Field Research
I try to go out as much as possible when working on my musical projects. It's easy to cave yourself in your bedroom or studio and listen to loops of decontextualized sounds for hours on end. It's a sad reality of electroacoustic musicianship that our ways of working are often accompanied by isolation.
One way I have done this in the past is through field recording. Just like my past projects, I went out of the comfort of my cramped studio apartment and into the streets armed with a field recorder, two small microphones and a backpack to stealthily record my surroundings as I wandered through the city. But unlike my past musical projects, I decided not to wear headphones during this process. Instead of "hunting" for interesting sounds, I tried hunting for interesting lighting scenarios. Not being able to hear what you are recording already changes how you interact with sound; you interrupt the "Listen-Move-Record-Listen" feedback system and develop a certain degree of distance from the sounds you are recording.
Whilst certainly less intuitive than my previous field recording workflow, this new approach of creating distance between me and the sounds I record has changed how I interpret field recordings in my practice. If previously they acted as a sort of sound documentation of a real lived experience that could be modified, warped and recontextualized to fit my aesthetic needs. Now my field recordings exist within my music-making process as a piece of audio to be re-discovered through editing. Whilst in the past I placed a big focus on applying DSP and Synthesis techniques to re-appropriate my recordings, I now start to gravitate towards more "primitive" methods like Looping, cutting and super-imposing recordings. I think this shift in the process results from a change in how I value field recordings within my work. In my previous musical projects, I processed field recordings to make their emotional significance more apparent, as I recognized that a recording alone might be interpreted more literally than I would intend.

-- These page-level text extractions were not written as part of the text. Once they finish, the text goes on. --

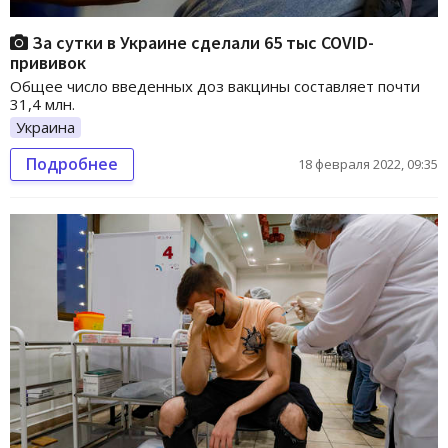
За сутки в Украине сделали 65 тыс COVID-
прививок
Общее число введенных доз вакцины составляет почти
31,4 млн.
Украина
Подробнее
18 февраля 2022, 09:35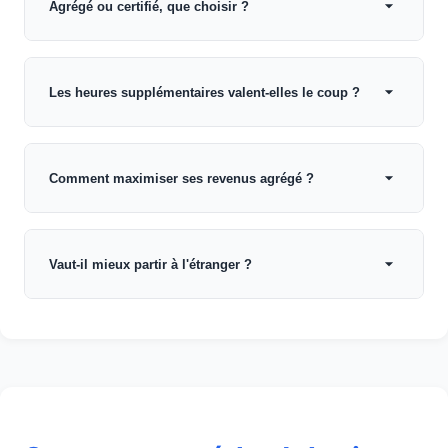
Agrégé ou certifié, que choisir ?
Les heures supplémentaires valent-elles le coup ?
Comment maximiser ses revenus agrégé ?
Vaut-il mieux partir à l'étranger ?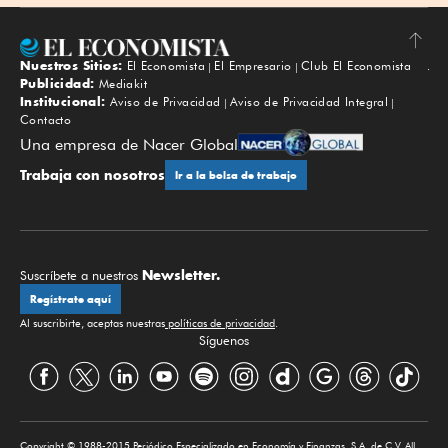
Nuestros Sitios:
El Economista
El Empresario
Club El Economista
Subir
Publicidad:
Mediakit
Institucional:
Aviso de Privacidad
Aviso de Privacidad Integral
Contacto
Una empresa de Nacer Global
Trabaja con nosotros
Ir a la bolsa de trabajo
Newsletter.
Suscríbete a nuestros
Regístrate aquí
Al suscribirte, aceptas nuestras
políticas de privacidad
.
Síguenos
Copyright © 1988-2015 Periódico Especializado en Economía y Finanzas, S.A. de C.V. All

I'm still trying to convey the emotional significance of a recording, but now I let the field recording "speak for itself" as I augment its meaning through the other elements in my composition.
Alongside these recordings, I also started documenting some of my experiences with light through simple photographs that I would take on my phone. I used some of these photographs as a sort of emotional reference to how the tracks of Screen Glare should feel. For now, I'm using photography as a compositional tool, but I'm interested in the possibility to integrate it more deeply into my practice. I've included some of these photographs in this blog post.